## PROVIDED MATERIAL

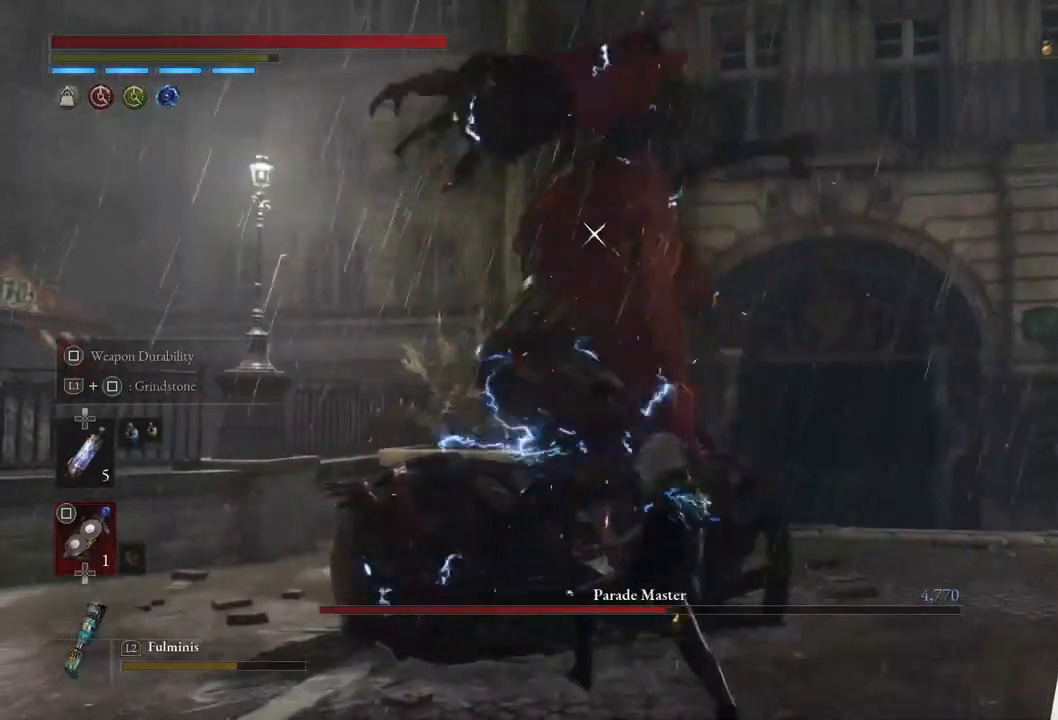
{"buttons": ["SQUARE", "L1"], "left_stick": "center", "right_stick": "center", "events": [[117, "SQUARE", "down"], [250, "SQUARE", "up"], [317, "SQUARE", "down"], [417, "SQUARE", "up"], [500, "SQUARE", "down"]]}
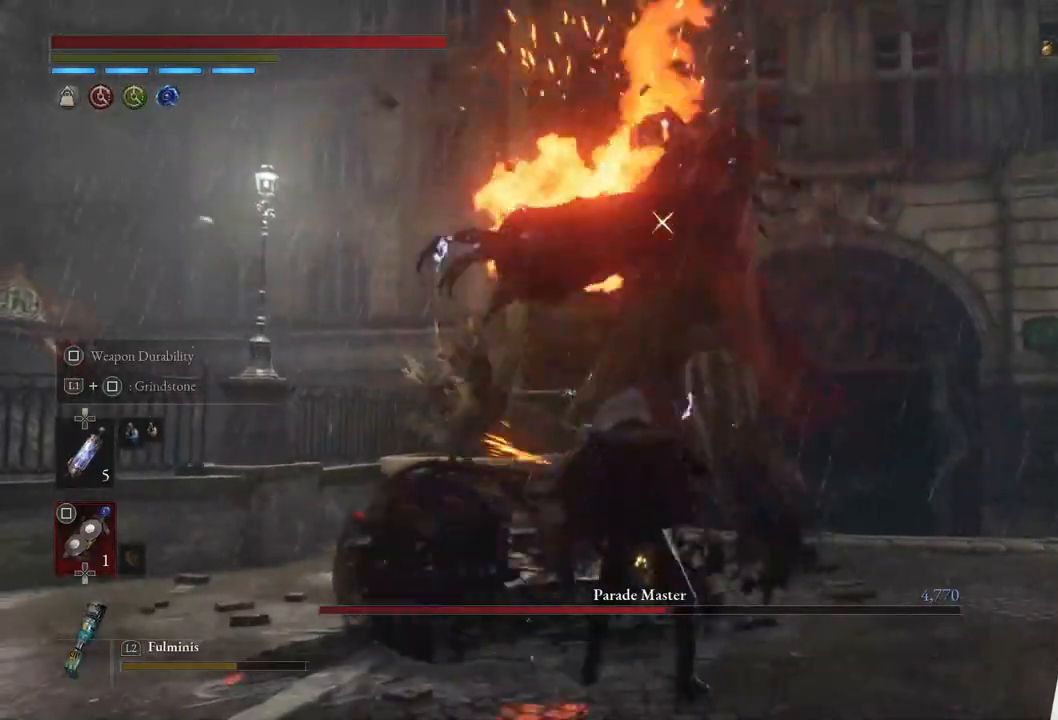
{"buttons": [], "left_stick": "center", "right_stick": "center", "events": [[100, "SQUARE", "up"], [167, "SQUARE", "down"], [300, "SQUARE", "up"], [317, "L1", "up"]]}
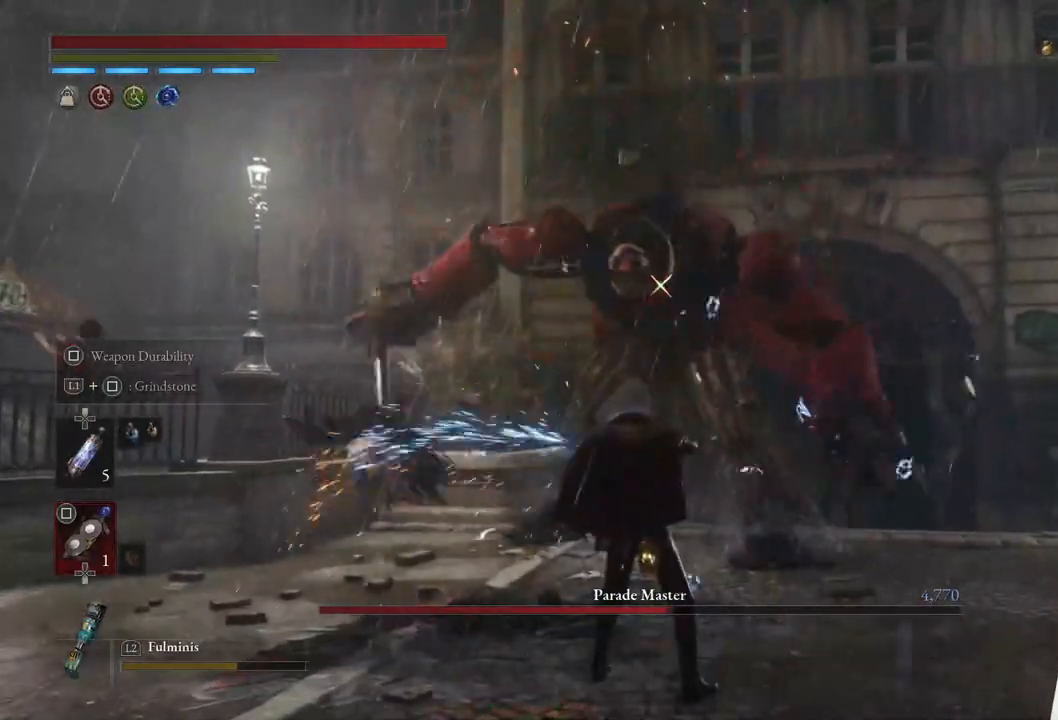
{"buttons": [], "left_stick": "center", "right_stick": "center", "events": []}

## ASSIGNMENT
A verbatim copy of the material, pictures excluded, is what must be produced.

## WRITTEN ANSWER
{"buttons": ["SQUARE", "L1"], "left_stick": "center", "right_stick": "center", "events": [[117, "SQUARE", "down"], [250, "SQUARE", "up"], [317, "SQUARE", "down"], [417, "SQUARE", "up"], [500, "SQUARE", "down"]]}
{"buttons": [], "left_stick": "center", "right_stick": "center", "events": [[100, "SQUARE", "up"], [167, "SQUARE", "down"], [300, "SQUARE", "up"], [317, "L1", "up"]]}
{"buttons": [], "left_stick": "center", "right_stick": "center", "events": []}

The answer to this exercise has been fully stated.